Pro Forma Compliance means, at any date of determination, that the Borrower shall be in pro forma compliance with the covenants set forth in Sections 6.11, 6.12, 6.13 and 6.14 as of the last day of the most recent fiscal quarter-end (computed on the basis of (a) balance sheet amounts as of the most recently completed fiscal quarter, and (b) income statement amounts for the most recently completed period of four consecutive fiscal quarters, in each case, for which financial statements shall have been delivered to the Administrative Agent and calculated on a Pro Forma Basis).
Pro Forma Compliance means, at any date of determination, that, on a Pro Forma Basis after giving effect to the relevant transactions (including the assumption, the issuance, incurrence and permanent repayment of Indebtedness), the Company would not violate the financial covenants set forth in Sections 6.12, 6.13, 6.14 and 6.15, after recomputing the ratios and amounts measured thereunder as of the last day of the most recently ended fiscal quarter of the Company for which the financial statements and certificates required pursuant to Section 5.04 have been delivered, and the Company shall have delivered to the Administrative Agent a certificate of a Responsible Officer of the Company to such effect, together with all relevant financial information.

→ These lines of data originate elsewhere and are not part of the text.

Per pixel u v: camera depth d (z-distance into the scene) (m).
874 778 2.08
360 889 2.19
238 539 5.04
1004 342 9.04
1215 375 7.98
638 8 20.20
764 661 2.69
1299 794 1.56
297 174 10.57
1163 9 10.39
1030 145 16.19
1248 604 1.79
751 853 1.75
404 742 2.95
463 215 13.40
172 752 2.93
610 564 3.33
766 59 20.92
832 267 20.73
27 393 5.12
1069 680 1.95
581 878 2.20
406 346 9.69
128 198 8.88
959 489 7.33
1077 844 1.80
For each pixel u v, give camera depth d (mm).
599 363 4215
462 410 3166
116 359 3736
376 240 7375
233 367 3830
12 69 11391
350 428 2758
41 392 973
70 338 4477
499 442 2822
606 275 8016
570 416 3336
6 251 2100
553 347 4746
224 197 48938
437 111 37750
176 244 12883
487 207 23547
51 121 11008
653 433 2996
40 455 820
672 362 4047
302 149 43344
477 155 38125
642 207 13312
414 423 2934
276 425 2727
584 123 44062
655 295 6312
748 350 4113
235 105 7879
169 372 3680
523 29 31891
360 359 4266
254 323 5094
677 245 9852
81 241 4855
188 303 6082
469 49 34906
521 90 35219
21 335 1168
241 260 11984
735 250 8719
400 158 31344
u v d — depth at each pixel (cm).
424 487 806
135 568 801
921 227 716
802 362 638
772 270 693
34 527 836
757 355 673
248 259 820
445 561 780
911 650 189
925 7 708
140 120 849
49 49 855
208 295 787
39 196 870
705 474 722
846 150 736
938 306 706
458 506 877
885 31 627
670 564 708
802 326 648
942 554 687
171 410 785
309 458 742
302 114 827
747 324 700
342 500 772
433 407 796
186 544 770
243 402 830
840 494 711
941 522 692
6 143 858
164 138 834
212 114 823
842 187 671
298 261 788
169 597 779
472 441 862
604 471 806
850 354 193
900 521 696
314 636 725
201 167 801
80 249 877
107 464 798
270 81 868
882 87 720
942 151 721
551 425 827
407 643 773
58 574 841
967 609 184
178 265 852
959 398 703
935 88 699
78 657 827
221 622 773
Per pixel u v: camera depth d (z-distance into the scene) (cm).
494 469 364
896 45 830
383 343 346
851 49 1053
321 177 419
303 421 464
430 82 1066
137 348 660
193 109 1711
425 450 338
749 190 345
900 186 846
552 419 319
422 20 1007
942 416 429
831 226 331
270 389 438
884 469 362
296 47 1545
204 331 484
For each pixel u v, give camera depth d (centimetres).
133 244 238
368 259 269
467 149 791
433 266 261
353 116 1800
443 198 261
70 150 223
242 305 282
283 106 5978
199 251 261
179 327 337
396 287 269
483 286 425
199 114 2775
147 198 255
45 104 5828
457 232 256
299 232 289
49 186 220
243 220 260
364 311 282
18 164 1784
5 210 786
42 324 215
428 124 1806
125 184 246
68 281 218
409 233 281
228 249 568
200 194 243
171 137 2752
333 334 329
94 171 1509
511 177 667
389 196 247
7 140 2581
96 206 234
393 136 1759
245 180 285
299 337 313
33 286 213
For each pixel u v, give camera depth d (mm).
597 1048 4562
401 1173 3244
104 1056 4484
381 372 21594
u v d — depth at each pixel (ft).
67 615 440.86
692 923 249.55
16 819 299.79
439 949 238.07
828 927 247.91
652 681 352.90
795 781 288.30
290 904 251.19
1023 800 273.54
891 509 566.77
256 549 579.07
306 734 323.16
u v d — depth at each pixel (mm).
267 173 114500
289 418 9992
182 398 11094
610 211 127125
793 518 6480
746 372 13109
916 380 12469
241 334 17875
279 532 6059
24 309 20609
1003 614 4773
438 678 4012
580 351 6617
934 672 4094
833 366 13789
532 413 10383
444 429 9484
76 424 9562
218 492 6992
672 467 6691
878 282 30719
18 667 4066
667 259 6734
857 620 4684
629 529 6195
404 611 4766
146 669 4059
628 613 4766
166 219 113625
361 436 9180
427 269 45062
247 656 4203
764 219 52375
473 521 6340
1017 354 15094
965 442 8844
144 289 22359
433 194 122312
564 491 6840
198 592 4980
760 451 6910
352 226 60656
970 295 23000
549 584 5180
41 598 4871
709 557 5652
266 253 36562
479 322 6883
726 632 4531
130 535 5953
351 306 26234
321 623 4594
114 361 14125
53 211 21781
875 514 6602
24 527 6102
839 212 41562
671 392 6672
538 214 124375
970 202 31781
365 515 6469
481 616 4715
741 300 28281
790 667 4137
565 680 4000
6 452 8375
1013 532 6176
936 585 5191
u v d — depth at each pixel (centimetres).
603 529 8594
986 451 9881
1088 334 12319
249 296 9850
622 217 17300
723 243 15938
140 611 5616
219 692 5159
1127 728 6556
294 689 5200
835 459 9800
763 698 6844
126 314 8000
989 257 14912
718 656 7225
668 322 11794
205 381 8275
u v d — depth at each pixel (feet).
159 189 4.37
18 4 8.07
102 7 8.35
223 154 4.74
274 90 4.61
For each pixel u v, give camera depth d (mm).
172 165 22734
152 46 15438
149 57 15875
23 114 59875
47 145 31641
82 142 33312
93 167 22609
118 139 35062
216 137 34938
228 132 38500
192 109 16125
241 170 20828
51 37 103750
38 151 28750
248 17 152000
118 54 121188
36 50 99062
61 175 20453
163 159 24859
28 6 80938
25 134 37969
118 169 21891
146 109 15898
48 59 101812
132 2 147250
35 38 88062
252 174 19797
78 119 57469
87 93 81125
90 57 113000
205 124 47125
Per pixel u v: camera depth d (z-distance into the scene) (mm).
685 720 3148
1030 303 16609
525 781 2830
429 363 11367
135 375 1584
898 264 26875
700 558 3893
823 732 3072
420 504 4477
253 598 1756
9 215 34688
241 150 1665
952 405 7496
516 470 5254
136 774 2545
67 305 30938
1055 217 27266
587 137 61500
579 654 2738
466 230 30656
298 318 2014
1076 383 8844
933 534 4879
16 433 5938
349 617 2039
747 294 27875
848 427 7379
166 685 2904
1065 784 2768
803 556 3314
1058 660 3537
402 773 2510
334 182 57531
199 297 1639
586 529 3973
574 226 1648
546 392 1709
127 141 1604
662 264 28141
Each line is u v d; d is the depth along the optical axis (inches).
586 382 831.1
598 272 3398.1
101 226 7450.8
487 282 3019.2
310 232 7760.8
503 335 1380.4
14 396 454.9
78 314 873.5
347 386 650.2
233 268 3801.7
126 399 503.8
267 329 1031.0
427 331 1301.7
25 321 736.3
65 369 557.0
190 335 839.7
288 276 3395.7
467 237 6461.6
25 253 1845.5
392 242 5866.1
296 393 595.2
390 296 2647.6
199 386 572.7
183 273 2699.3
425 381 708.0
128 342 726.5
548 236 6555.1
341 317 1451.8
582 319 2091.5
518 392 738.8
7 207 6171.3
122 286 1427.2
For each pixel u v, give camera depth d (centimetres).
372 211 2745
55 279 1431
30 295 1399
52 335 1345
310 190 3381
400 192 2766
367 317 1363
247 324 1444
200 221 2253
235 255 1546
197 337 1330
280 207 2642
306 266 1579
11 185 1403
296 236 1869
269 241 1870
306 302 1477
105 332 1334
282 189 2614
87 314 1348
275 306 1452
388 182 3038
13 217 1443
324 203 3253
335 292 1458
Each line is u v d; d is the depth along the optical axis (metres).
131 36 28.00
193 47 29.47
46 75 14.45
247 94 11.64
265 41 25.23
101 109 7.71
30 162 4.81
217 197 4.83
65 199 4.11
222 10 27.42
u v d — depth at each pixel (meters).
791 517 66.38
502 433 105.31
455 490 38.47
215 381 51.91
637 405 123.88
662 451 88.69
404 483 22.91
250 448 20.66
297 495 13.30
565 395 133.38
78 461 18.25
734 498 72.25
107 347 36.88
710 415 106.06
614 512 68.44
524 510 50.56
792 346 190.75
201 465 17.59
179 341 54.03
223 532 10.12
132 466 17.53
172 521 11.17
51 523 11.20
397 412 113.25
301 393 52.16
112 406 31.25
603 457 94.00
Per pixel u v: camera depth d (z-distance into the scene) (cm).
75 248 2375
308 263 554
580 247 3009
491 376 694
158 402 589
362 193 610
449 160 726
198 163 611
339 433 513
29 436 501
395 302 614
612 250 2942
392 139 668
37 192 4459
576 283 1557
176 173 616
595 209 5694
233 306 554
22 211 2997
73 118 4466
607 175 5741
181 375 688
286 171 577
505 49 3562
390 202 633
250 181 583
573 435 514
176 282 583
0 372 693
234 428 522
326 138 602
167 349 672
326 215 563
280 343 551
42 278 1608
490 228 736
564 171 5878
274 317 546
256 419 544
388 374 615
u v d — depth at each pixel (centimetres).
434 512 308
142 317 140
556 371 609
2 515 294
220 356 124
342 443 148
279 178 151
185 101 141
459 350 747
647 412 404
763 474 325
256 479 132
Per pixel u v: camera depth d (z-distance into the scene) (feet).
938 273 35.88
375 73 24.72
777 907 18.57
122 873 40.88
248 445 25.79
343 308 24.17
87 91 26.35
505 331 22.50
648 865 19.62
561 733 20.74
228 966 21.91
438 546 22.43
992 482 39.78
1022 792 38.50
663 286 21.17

Pro Forma Compliance means, at any date of determination, that the Borrower shall be in pro forma compliance with the covenants set forth in Section 6.10 as of the date of such determination (calculated on a Pro Forma Basis and giving pro forma effect to the event giving rise to such determination).
Pro Forma Compliance means, with respect to the Financial Covenant, compliance on a Pro Forma Basis in accordance with Section 1.07.
Pro Forma Compliance means, with respect to any event, that the Borrower is in pro forma compliance with Section 6.14 recomputed as if the event with respect to which Pro Forma Compliance is being tested had occurred on the first day of the four fiscal quarter period most recently ended on or prior to such date for which financial statements have been delivered pursuant to Section 5.01.